In this, The Secret Agent is also self-ref­er­en­tial, not only in its umbil­i­cal con­nec­tion to Pic­tures of Ghosts, but in how Fil­ho revis­its cen­tral themes and aes­thet­ic prod­dings of his pre­vi­ous work to con­struct his bois­ter­ous thriller. You have the feel­ing of com­mu­ni­ty and cama­raderie of Neigh­bor­ing Sounds, with Sebastiana’s refugee com­mune prov­ing a bustling micro­cos­mos of shared loves, joys, and grief; much like Aquar­ius, this is a film def­er­en­tial to the pre­cious­ness of belong­ing, of root­ing one­self in a home that goes beyond the prover­bial; and the riotous vio­lence and punk of Bacu­rau is here once more, with the direc­tor chop­ping at limbs and skin and bone alike, explod­ing and tear­ing and cut­ting with deli­cious mercilessness.
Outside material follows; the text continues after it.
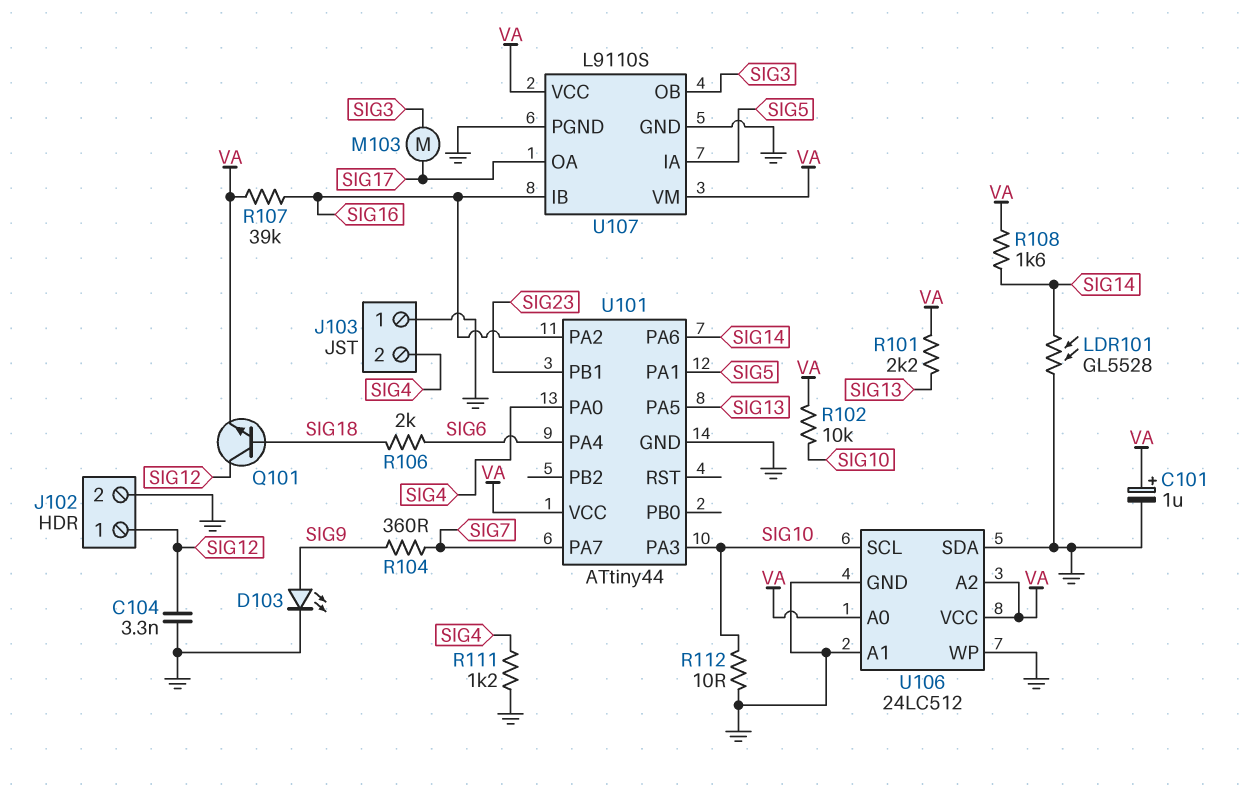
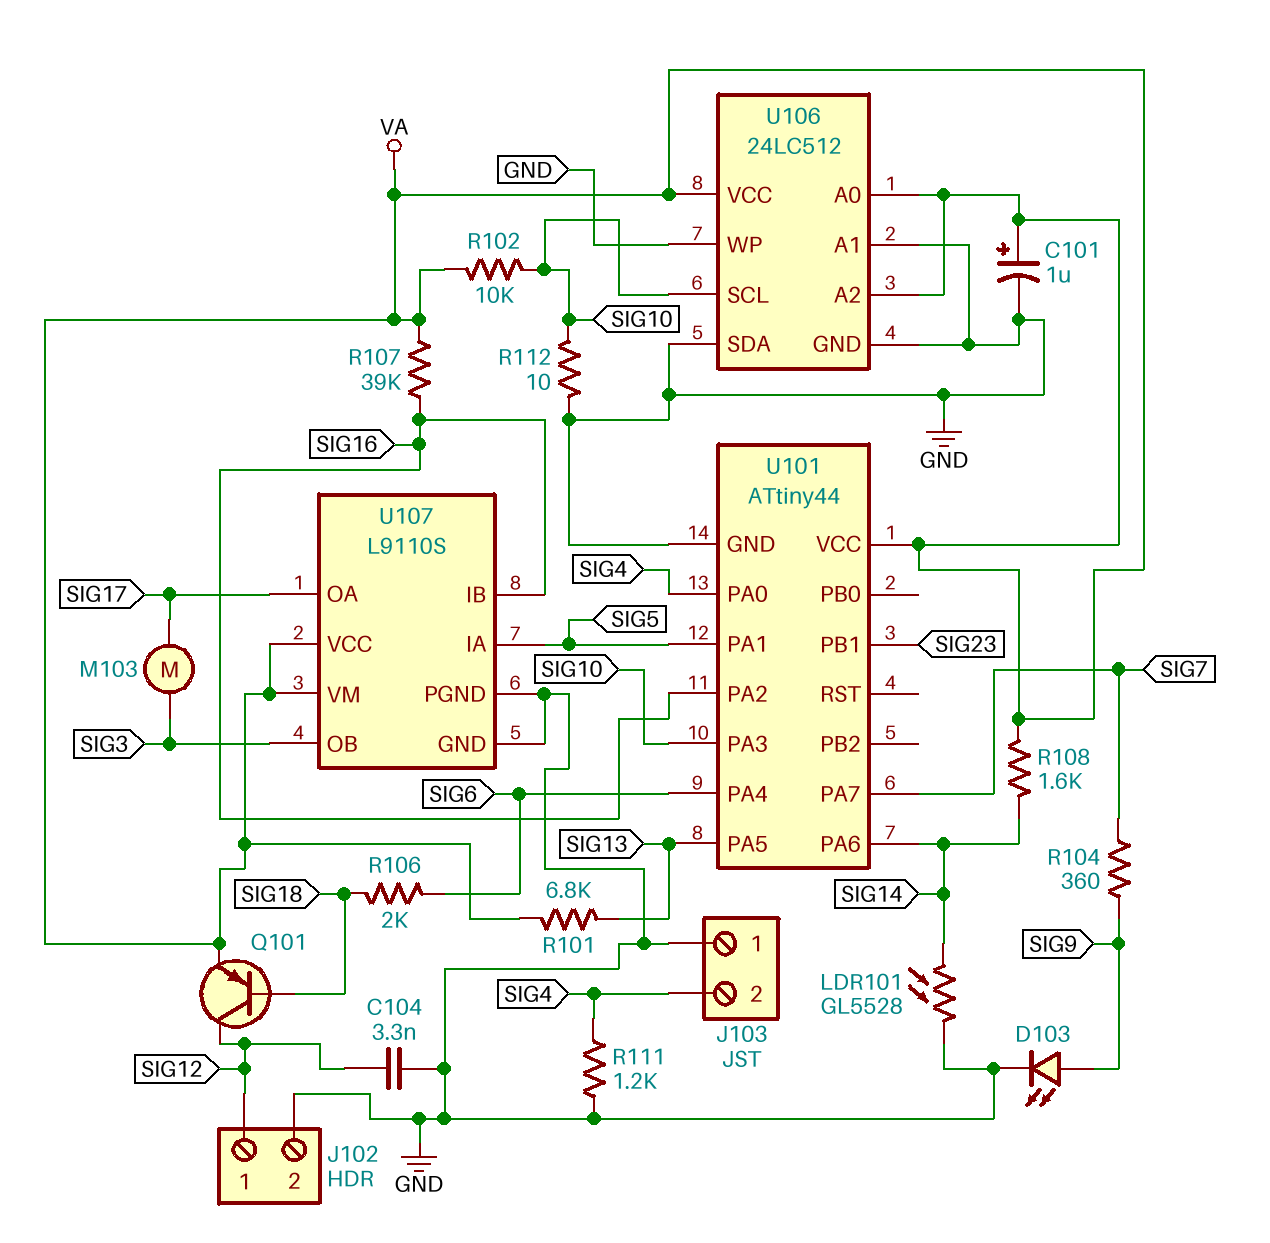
Q101: NPN (B SIG18, C SIG12, E VA) -> PNP (B SIG18, C SIG12, E VA)
R101: 2.2k (SIG13, VA) -> 6.8k (SIG13, VA)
The film­mak­er reen­lists some key repeat cre­ative part­ners to realise this ambi­tious recre­ation of 1970s Recife. Pro­duc­tion design­er Thales Jun­queira makes cocoons out of safe homes, lin­ing shelves with pre­cious sou­venirs and knick-knacks, each in itself a por­tal to anoth­er world, anoth­er time. Bureau­crat­ic offices become escape rooms, over­stuffed and aus­tere, the click-clack­ing of type­writ­ers merg­ing into an eerie count­down. Cos­tume design­er Rita Azeve­do fash­ions Moura after the Brazil­ian flag, with yel­low graph­ic tees, blue polos, and green shirts com­pos­ing a wardrobe that feels more con­fronta­tion­al than patriotic.
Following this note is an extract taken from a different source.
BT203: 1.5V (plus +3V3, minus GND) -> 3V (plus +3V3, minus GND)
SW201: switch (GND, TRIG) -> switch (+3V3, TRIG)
But The Secret Agent is, of course, a film of its own, and fea­si­bly Filho’s most refined, out­right auteurist work yet. Moura anchors this tale of his­to­ry as an after­life with a ter­rif­ic encap­su­la­tion of the kind of hope­less­ness that masks itself as resilience, his gaze infused with the aching long­ing of a future con­demned to remain pos­si­bil­i­ty. The large ensem­ble cast, plur­al and charm­ing and ever-inter­est­ing to look at and lis­ten to, crowns a film that grabs at the fab­ric of a peo­ple with the con­fi­dent, hun­gry hands of those who love it.